_ASSIGNED TASK_
Reproduce the listing below word for word, omitting the pictures.

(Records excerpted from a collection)
● ● ● ● ●
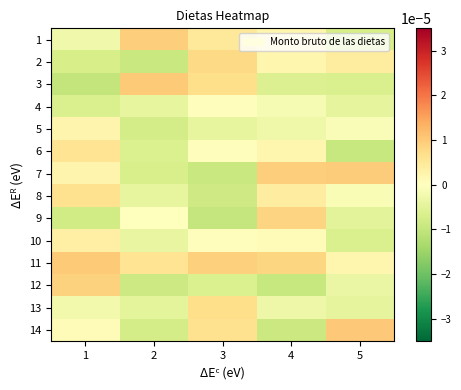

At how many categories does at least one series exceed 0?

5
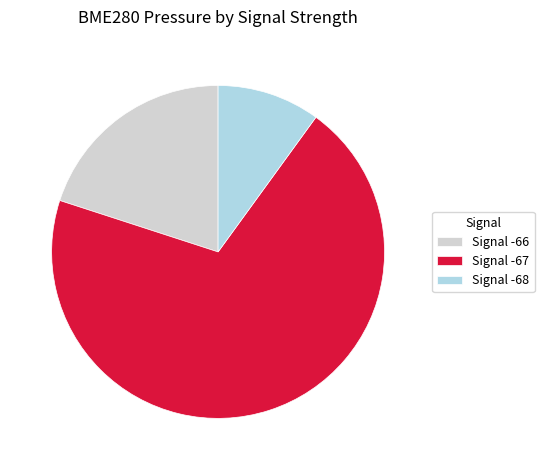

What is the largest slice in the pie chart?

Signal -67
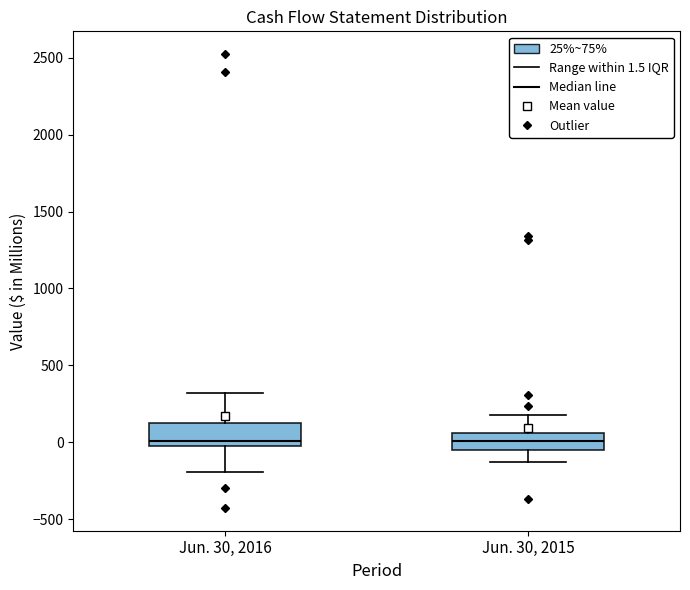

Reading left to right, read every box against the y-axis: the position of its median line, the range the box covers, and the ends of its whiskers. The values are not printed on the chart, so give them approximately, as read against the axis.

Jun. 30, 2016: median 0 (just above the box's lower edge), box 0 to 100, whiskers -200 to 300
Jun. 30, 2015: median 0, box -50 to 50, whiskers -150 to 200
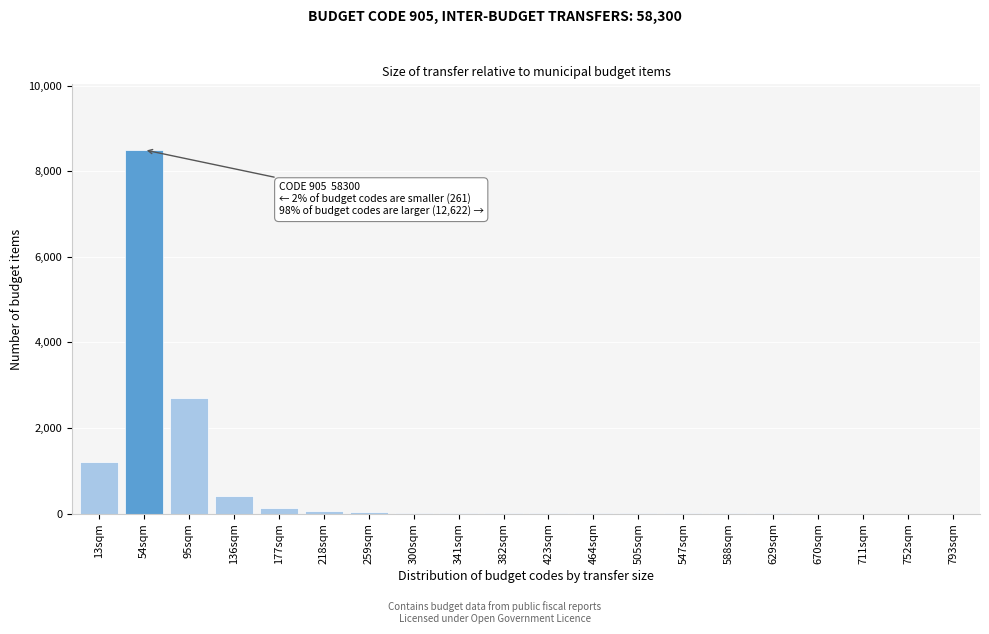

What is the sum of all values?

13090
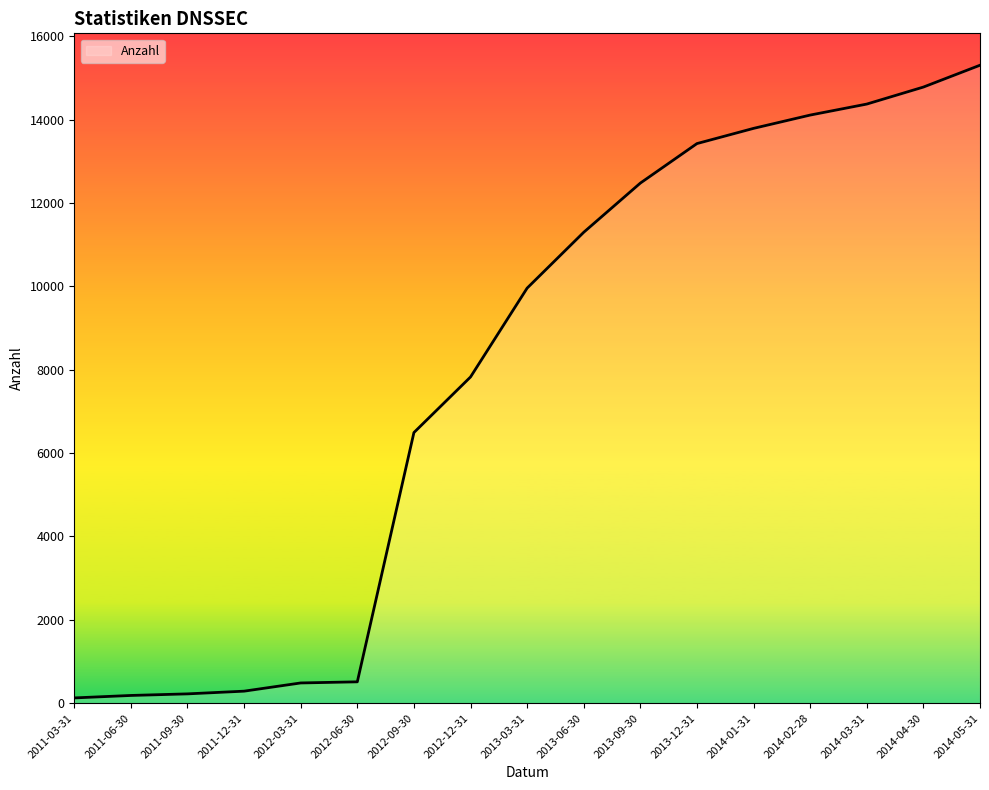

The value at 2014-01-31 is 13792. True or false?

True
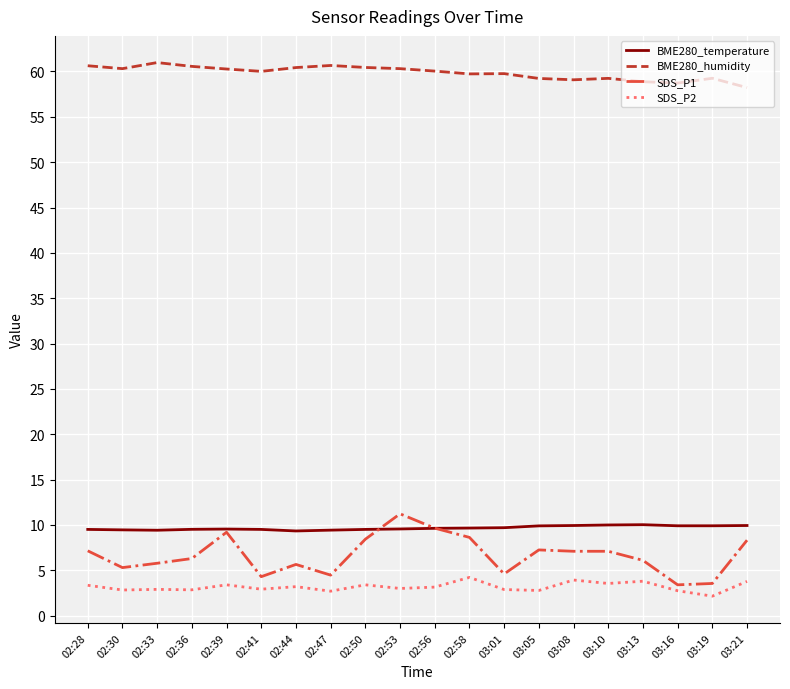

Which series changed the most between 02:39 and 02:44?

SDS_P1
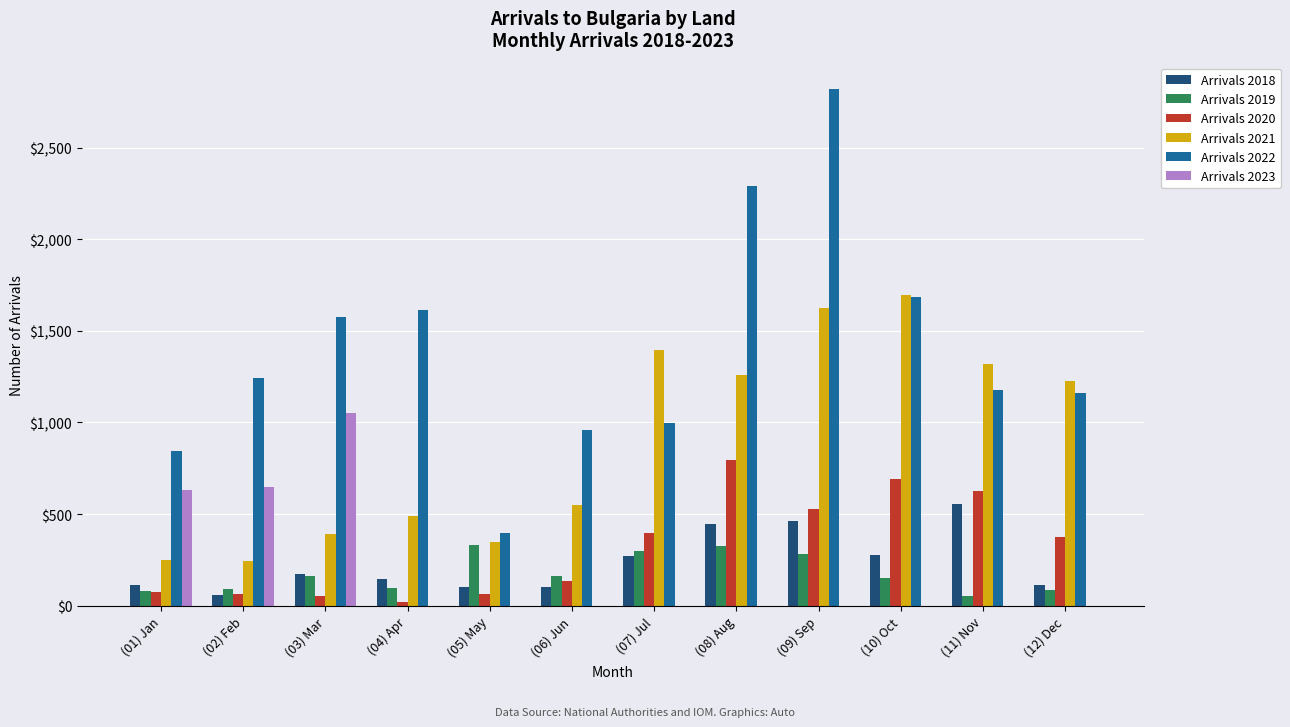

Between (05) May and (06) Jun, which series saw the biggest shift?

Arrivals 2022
● ● ● ● ●
_PROBLEM SOLUTION_
At how many categories does at least one series exceed 0?

5

What is the largest slice in the pie chart?

Signal -67

Reading left to right, read every box against the y-axis: the position of its median line, the range the box covers, and the ends of its whiskers. The values are not printed on the chart, so give them approximately, as read against the axis.

Jun. 30, 2016: median 0 (just above the box's lower edge), box 0 to 100, whiskers -200 to 300
Jun. 30, 2015: median 0, box -50 to 50, whiskers -150 to 200

What is the sum of all values?

13090

The value at 2014-01-31 is 13792. True or false?

True

Which series changed the most between 02:39 and 02:44?

SDS_P1

Between (05) May and (06) Jun, which series saw the biggest shift?

Arrivals 2022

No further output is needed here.